Currence and Willson worked together on the Home Ranch.

"I look back on those days when we were kids. Those were the greatest days of our lives. The Valley was real small. Everybody knew everybody. Back then, if you saw somebody on the side of the road, you stopped and helped them out," Currence said.

He and Willson spent as much time as they could on the ranch with the cowboys.

"We both realized what those guys did for a living. It wasn't a weekend-cowboy type of thing. Larry and I both knew we were not going to impress them with our horsemanship. We never tried to compete with those guys. They were the best.

"Larry had a natural ability to fix stuff. Everything seemed to come to him real easy. Larry got to be kind of a friend with all the cowboys, knowing them real personally," he said.

Currence said Willson's inspiration for the statue was twofold: Honoring the ranching lifestyle and teaching newcomers how Carson Valley used to be.

"He wanted to give something back to the Valley that would remind people who were coming here what this Valley was like."

Currence said although Willson lived for 25 years in Southern California, he came back to Carson Valley monthly.

"His heart was here," Currence said.

The will to go on

Currence said Willson knew he wasn't going to live to see the completion of the statue.

"He had a tremendous will to keep going," Currence said. "All his life he took incredibly good care of his body. He didn't drink, he didn't smoke. I think that's why he lived with it as long as he did."

Currence, an American Airlines pilot, was based in Los Angeles and would stay with Willson whose work had taken him to Southern California.

"I would come home and I would almost be crying. It was tearing my heart out. But Larry was such a mechanical guy, he got a wheelchair and got switches hooked up. He did everything he could to make life easier.

"He was very good on the computer and in the end, that was the only way he could communicate was through the computer."

Willson also researched his disease and knew what he faced.

"It's a horrible, horrible disease," Currence said. "What happens is all your muscles in your whole body atrophy down to nothing."

In that capacity, Willson also provided support to Brenda Stein whose sister-in-law had been diagnosed with the same disease.

"He was so willing to answer the most personal questions," Stein said. "It really helped me a lot."

Currence was with Willson when he died.

"He was such a fighter," Currence said. "Even though I wouldn't see him for months, it didn't really matter. It was a friendship that will last forever."

The town plans a dedication closer to Minden's centennial celebration in July.

The statue will bear a plaque that Willson worked out before he died, "dedicated to the men and women of the Dangberg Ranch."

Originally, Willson had hoped to put the statue in Minden Park, but at 131Ú2 feet high, including the pedestal, officials thought the donation would overwhelm the little town park.

Marsha Tomerlin, owner of Itildo Inc., welcomed the statue at the small park she created at the approach where the highways meet.

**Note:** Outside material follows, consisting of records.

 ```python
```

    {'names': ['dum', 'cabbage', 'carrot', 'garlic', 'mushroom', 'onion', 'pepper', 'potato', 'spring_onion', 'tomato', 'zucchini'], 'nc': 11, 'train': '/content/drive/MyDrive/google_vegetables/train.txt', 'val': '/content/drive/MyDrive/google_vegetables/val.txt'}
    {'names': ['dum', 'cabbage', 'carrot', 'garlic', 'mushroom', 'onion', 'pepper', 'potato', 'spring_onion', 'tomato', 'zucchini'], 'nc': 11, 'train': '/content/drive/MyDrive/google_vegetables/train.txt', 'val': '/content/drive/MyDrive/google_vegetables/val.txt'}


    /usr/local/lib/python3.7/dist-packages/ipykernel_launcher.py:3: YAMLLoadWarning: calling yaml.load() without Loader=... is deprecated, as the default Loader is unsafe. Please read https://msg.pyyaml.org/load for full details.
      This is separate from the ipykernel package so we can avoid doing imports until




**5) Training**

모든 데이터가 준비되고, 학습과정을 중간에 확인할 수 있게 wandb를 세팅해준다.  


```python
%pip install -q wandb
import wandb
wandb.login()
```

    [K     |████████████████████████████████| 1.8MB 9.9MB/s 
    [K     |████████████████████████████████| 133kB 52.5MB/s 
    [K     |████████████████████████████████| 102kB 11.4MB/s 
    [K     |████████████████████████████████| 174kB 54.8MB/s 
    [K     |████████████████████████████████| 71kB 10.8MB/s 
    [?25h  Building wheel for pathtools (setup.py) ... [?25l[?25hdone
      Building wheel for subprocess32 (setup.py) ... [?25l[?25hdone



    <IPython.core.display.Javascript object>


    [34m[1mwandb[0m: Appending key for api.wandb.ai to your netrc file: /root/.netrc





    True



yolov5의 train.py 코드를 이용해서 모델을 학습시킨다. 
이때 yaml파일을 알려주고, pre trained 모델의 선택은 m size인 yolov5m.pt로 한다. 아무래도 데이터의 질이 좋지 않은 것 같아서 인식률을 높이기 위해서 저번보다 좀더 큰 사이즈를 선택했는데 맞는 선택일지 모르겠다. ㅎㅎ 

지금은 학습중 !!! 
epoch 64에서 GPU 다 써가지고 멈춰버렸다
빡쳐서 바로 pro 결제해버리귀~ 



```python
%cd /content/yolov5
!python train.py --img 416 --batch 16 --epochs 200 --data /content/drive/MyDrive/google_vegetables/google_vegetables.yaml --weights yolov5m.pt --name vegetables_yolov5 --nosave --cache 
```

She sponsored beautification of the site in 1987, when the Department of Transportation widened Highway 395, resulting in the removal of century-old cottonwood trees.

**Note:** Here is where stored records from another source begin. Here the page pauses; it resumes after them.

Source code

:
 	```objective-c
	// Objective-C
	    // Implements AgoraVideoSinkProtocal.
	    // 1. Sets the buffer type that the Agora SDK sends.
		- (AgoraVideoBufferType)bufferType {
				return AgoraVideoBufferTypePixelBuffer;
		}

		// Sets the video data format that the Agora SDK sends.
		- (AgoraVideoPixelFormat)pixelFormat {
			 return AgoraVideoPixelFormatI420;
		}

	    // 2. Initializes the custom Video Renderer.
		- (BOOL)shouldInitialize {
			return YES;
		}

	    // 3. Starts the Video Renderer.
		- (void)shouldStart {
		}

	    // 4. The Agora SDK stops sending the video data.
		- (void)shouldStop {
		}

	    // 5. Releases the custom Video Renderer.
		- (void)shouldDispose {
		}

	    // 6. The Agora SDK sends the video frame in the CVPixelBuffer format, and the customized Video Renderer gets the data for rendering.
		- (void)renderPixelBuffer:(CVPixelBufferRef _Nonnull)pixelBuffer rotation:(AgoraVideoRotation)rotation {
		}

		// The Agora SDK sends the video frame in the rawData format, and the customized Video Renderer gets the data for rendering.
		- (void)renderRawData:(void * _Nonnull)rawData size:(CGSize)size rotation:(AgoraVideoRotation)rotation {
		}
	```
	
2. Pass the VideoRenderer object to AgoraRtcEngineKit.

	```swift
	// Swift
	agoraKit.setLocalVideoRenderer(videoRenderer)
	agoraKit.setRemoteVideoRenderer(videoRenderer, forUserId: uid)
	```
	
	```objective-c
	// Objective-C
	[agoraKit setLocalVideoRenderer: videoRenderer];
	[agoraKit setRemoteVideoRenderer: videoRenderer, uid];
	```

"I think the best place is over here on my park site. It provides a fabulous entry to the community," she said.

Tomerlin never met Willson.

"What a big heart this man must have had and what a gift to this Valley," she said.

Friends of Willson will recognize the rider.

In the months before he died, Willson sent face casts to the sculptor for the equestrian statue he called "End of the Cattle Drive."

The jubilant cowboy waving his hat is Larry Willson, free of the wheelchair and the debilitating disease that took his life.

"It will be there forever," Currence said. "It will remind me of Larry every time I see it."